The February lecture at my local historical society was about Eaton’s – which needs no introduction on the Canadian side of the border. At one time this home-grown chain claimed to be the largest store in the entire British Empire. Generations of Canadians shopped at Eaton’s, and knew and loved Eaton’s mail order catalog, just as Americans once relished the Sears catalog.
Eaton’s closed in 1999, right when my family arrived in Canada. So I never really knew it. True story: while scouting Ottawa prior to moving here I was utterly mystified by the large number of “Canadian Tire” stores. Why did Canadians need so many tires?! (A little exploration after we arrived revealed that the chain sold more than automotive supplies.)
We’ve all seen the development of “big box” stores, the rise of on-line buying and selling. Retail is a busy sector buffeted by many factors. There’s no resting on one’s laurels. Still, it’s a bit shocking to read announcements like this Ottawa Citizen article that Sears Canada is closing several downtown stores in major cities like Ottawa, Calgary and Vancouver. Especially since I’d just read that the main Sears store in Honolulu was also slated for closure in 2013.
The pioneer Sears store in Honolulu was a real landmark in a number of ways, including introducing island residents to their first two-way escalator in 1947. Later on, Sears was an essential and popular anchor tenant at Ala Moana, which was for a brief time on opening in 1959, the largest shopping center in America. (It’s still the largest open-air shopping center.) No Sears at Ala Moana? That seems like a permanent fixture is about to go missing, leading many to wax nostalgic. The Star Advertiser reports some Honolulu shoppers cried on hearing news.
I grew up on a different island. The first store on Maui I can remember was a Ben Franklin. But my parents grew up on Oahu. They remember the original Sears building very well. (Maui eventually got its own Sears store too.)
I hasten to add that Sears US and Sears Canada still exist! Some individual stores are being closed to better concentrate on others. But it does seem like you just never know what’s coming. On the other hand, new stores turn up too. There’s some degree of excitement among Ontario shoppers that the Target chain plans to open stores in this region in 2013, including a store in Smiths Falls. That community is largely glad to see signs of economic revival after losing major employers like the Hersey’s plant and a care facility.
And what’s my point, exactly? I’m not sure I have one. It’s just odd, sort of bitter-sweet, to see stores that have long been part of the landscape fade away.
I miss Horiuchi Market, in my childhood home town of Paia.
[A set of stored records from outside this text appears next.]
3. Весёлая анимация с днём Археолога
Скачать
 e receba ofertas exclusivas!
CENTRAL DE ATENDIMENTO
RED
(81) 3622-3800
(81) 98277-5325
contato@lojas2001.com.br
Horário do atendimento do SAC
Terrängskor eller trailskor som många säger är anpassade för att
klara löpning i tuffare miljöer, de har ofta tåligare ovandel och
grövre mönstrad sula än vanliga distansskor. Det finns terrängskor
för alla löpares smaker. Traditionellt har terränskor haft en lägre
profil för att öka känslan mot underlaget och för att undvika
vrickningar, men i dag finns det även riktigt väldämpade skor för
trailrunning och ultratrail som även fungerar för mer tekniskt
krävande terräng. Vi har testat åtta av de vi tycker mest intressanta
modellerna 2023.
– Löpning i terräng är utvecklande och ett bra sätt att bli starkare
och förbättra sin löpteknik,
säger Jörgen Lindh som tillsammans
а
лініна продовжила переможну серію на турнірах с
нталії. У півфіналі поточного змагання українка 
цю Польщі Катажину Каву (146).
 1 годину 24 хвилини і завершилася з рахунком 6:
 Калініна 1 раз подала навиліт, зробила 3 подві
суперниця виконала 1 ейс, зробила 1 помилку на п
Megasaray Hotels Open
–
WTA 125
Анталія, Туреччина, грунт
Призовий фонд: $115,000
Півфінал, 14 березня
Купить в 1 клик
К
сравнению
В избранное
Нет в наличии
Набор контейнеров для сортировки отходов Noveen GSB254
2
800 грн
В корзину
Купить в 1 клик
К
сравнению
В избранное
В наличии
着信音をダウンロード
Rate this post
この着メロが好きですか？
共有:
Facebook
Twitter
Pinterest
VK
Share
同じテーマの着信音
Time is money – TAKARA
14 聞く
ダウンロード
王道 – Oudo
I was really excited to discover a remnant of Iida’s on my last visit to Honolulu. The main store closed in 2005, but there’s a small warehouse stash where we bought a few more dishes and bowls imported from Japan, to carefully bring back. I still enjoy Derrick and Diane, the kind and charismatic couple who run the Kars General Store in that small Ontario village.
What mom & pop store, or even a retail chain was (or is) near and dear to your heart?